Document extract:
....

Find all pairs of positive integers $(m,n)$ for which there exist relatively prime integers $a$ and $b$ greater than $1$ such that $$\frac{a^m+b^m}{a^n+b^n}$$ is an integer.
Problem
Source: MEMO 2015, problem I-4.
Tags: number theory, relatively prime, Exponents, factorization, Euclidean algorithm
27.08.2015 18:58
The proof consists of three steps. (1) We cannot have $0<m<n$. (2) We cannot have $n<m\le 2n$. (3) If $a^n+b^n\mid a^m+b^m$, then the same holds if we switch $m$ to $m-2n$. From these, it follows that if some exponent $m$ works, then its residue upon division by $n$ (in range $[1,2n]$) works as well, and this residue can only be $n$ because of (1-3). As a corollary, the solutions have the form $((2k-1)n,n)$ where $k,n$ are arbitrary positive integers, and they work due to the result $x+y\mid x^{2k-1}+y^{2k-1}$ (we may take arbitrary $a,b$). (1) is obvious because if $0\le m<n$, then $0<a^m+b^m<a^n+b^n$, thus it cannot be divisible by $a^n+b^n$. Let $d:=a^n+b^n$. Then we have the following: $$d\mid a^m\pm b^m\implies d\mid a^{m-n}\mp b^{m-n}.\quad (*)$$ This is true because $$a^m\pm b^m \mp b^{m-n}(a^n+b^n)=a^m\mp b^{m-n}a^n=a^n(a^{m-n}\mp b^{m-n}),$$ where $d$ and $a$ are coprime as if they shared a prime divisor, it would also divide $b$. (2) follows because for $n<m<2n$, $d\mid a^m+b^m$ implies $d\mid a^{m-n}-b^{m-n}$ where $0<m-n<n$. This shows that $a^{m-n}-b^{m-n}$ is non-zero, and that its absolute value is at most $\max\{a^{m-n},b^{m-n}\}<a^n+b^n$, and hence it is not divisible by $d$, contradiction. (3) is an immediate corollary of $(*)$ because $$d\mid a^m+b^m\implies d\mid a^{m-n}-b^{m-n}\implies d\mid a^{m-2n}+b^{m-2n}.$$ Answer: $(m,n)=((2k-1)n,n)$ with $n,k$ positive integers.

....

Data:
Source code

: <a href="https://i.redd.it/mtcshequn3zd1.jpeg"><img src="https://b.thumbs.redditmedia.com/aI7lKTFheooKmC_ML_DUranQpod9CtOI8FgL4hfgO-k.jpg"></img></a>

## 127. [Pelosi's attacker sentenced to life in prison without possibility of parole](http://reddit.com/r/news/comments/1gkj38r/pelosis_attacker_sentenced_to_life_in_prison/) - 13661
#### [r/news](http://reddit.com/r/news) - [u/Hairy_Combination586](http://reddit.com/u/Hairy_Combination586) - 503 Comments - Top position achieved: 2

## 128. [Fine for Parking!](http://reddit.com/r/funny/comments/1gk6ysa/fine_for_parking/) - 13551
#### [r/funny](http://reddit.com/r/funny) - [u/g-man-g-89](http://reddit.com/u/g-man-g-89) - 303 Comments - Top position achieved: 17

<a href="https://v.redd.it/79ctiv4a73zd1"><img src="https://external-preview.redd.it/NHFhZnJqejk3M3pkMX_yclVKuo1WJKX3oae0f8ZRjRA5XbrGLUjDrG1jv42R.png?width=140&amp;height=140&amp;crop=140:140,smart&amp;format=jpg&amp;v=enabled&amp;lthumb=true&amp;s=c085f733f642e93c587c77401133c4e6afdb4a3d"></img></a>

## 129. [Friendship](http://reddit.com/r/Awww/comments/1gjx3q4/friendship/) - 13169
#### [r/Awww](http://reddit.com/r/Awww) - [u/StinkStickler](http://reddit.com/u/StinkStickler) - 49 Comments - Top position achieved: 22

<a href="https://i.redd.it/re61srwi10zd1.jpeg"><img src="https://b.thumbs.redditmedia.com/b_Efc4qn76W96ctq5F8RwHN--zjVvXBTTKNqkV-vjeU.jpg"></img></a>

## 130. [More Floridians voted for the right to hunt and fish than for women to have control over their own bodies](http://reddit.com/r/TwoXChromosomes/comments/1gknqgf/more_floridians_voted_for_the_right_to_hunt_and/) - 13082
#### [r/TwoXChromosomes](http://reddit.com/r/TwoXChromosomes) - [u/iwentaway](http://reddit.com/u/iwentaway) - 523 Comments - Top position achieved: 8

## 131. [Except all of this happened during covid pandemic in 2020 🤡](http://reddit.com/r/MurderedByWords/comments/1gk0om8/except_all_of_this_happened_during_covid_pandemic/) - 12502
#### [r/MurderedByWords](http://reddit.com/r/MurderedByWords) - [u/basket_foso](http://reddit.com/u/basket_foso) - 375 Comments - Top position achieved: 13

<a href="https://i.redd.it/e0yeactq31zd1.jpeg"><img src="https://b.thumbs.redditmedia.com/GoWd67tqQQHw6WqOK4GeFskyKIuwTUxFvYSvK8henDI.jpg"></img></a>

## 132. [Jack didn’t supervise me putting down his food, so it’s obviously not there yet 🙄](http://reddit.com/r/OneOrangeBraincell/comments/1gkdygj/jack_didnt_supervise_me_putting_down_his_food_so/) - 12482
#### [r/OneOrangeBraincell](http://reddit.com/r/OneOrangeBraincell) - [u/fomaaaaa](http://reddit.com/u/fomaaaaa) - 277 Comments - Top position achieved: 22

....

Tasks:
a – In the divisibility problem, replace "relatively prime" with "coprime" in the part that opens with the words "Find all pairs" and closes with "is an integer.".
b – Can you put the records from the line containing "## 128. [Fine" through the line containing "49 Comments - Top position achieved: 22" into a Markdown table with the columns Row and Record line, numbering each row and leaving out blank lines?

Solutions:
a –
Find all pairs of positive integers $(m,n)$ for which there exist coprime integers $a$ and $b$ greater than $1$ such that $$\frac{a^m+b^m}{a^n+b^n}$$ is an integer.

b –
| Row | Record line |
|---|---|
| 1 | ## 128. [Fine for Parking!](http://reddit.com/r/funny/comments/1gk6ysa/fine_for_parking/) - 13551 |
| 2 | #### [r/funny](http://reddit.com/r/funny) - [u/g-man-g-89](http://reddit.com/u/g-man-g-89) - 303 Comments - Top position achieved: 17 |
| 3 | <a href="https://v.redd.it/79ctiv4a73zd1"><img src="https://external-preview.redd.it/NHFhZnJqejk3M3pkMX_yclVKuo1WJKX3oae0f8ZRjRA5XbrGLUjDrG1jv42R.png?width=140&amp;height=140&amp;crop=140:140,smart&amp;format=jpg&amp;v=enabled&amp;lthumb=true&amp;s=c085f733f642e93c587c77401133c4e6afdb4a3d"></img></a> |
| 4 | ## 129. [Friendship](http://reddit.com/r/Awww/comments/1gjx3q4/friendship/) - 13169 |
| 5 | #### [r/Awww](http://reddit.com/r/Awww) - [u/StinkStickler](http://reddit.com/u/StinkStickler) - 49 Comments - Top position achieved: 22 |